Police in San Diego and New York City have had to deal with a number of accidents involving pocket bikes, and municipalities across the U.S. have looked into banning them. Miami cops say they haven't had too many problems yet, but a quick drive through Allapattah or Richmond Heights confirms what an article in the San Diego Union-Tribune warned last summer: Pocket bikes are the new low-rider bicycles.
After almost running over a scowling dreadlocked tough guy on a pocket bike in Little Haiti, The Bitch is compelled to raise once again the specter of public aesthetics. Low-rider bikes look cool. Pocket bikes look like toys for small children. And no matter how bad-ass you are, it's impossible for a grown-ass man to look tough on a two-foot-high motorcycle with his knees up around his ears.
Samurai StoryWhen Kimora Lee Simmons told Vanity Fairthis month her position with regard to territorial encroachment by formidable females was: "I will beat a bitch's ass!"she must not have been taking into consideration the existence of 27-year-old Gazzy Parman. The jujitsu champion is training in Miami with locals Marcos and David Avellan of Freestyle Fighting Academy on her way to a tournament in Abu Dhabi.

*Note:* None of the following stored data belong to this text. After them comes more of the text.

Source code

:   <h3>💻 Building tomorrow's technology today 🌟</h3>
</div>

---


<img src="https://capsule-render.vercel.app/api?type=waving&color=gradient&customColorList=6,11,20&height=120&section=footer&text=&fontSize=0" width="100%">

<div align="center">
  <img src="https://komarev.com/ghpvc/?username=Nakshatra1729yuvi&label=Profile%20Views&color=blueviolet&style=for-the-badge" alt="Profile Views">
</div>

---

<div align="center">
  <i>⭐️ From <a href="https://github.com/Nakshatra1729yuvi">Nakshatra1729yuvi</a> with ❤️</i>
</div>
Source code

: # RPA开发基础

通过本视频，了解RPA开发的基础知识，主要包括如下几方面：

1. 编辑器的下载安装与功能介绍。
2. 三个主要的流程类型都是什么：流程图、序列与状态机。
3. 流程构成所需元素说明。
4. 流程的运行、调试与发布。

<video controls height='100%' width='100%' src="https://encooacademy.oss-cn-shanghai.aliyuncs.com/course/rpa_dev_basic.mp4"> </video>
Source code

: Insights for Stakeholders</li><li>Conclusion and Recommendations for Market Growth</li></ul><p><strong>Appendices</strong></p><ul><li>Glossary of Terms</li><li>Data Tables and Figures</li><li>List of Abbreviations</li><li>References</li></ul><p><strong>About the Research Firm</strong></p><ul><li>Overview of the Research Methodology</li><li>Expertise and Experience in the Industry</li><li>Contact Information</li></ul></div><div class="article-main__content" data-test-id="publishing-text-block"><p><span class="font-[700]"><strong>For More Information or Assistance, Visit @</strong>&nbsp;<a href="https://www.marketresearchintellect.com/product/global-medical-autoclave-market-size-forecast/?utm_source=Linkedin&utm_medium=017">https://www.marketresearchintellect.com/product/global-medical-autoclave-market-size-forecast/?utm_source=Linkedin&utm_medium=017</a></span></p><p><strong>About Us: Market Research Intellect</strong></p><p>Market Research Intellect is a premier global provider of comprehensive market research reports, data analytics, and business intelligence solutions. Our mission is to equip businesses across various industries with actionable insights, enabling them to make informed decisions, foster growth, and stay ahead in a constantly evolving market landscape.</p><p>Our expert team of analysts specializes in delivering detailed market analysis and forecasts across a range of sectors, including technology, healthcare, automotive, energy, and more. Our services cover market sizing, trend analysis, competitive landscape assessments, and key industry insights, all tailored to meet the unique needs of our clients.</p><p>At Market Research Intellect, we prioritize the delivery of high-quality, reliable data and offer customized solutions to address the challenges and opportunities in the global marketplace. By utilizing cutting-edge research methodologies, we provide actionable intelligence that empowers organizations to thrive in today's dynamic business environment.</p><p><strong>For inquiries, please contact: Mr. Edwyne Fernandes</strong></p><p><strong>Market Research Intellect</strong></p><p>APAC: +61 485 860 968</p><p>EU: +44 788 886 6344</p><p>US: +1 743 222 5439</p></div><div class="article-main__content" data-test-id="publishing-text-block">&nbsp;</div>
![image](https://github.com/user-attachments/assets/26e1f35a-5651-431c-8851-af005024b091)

Parman looks to be a match for Simmons both in ass-beating world domination and clever media manipulation. After approaching The Bitch -- a known sucker for fringe element athletic events and ass-beatings -- with a sad story about an unsupportive family and rodent-infested gymnasiums (not that there's anything wrong with rats, mice, hamsters, chinchillas, or guinea pigs), Parman turned up all over the place, from a splashy spread by Nicholas Spangler in the Miami Heraldto local TV news.
Parman gets catty when the media moves the cheese. "It made me sound horrible," she says of the Herald story.
Of Spangler, Gazzy grows apoplectic. "That asshole. I wish I could ... oooh," she exhales angrily. Then she bursts into laughter. "I was telling him the only thing I own is my belts that I've won, and my hooptie. And he was like, "What's a hooptie?'"
Parman's flack Judith S. Lederman was sanguine about the sudden media saturation, even sniffing that the Herald just didn't "get" Gazzy. But heck, The Bitch doesn't mind getting spanked now and then, and gives props to Parman for eeking out a living in this mousetrap-mined world.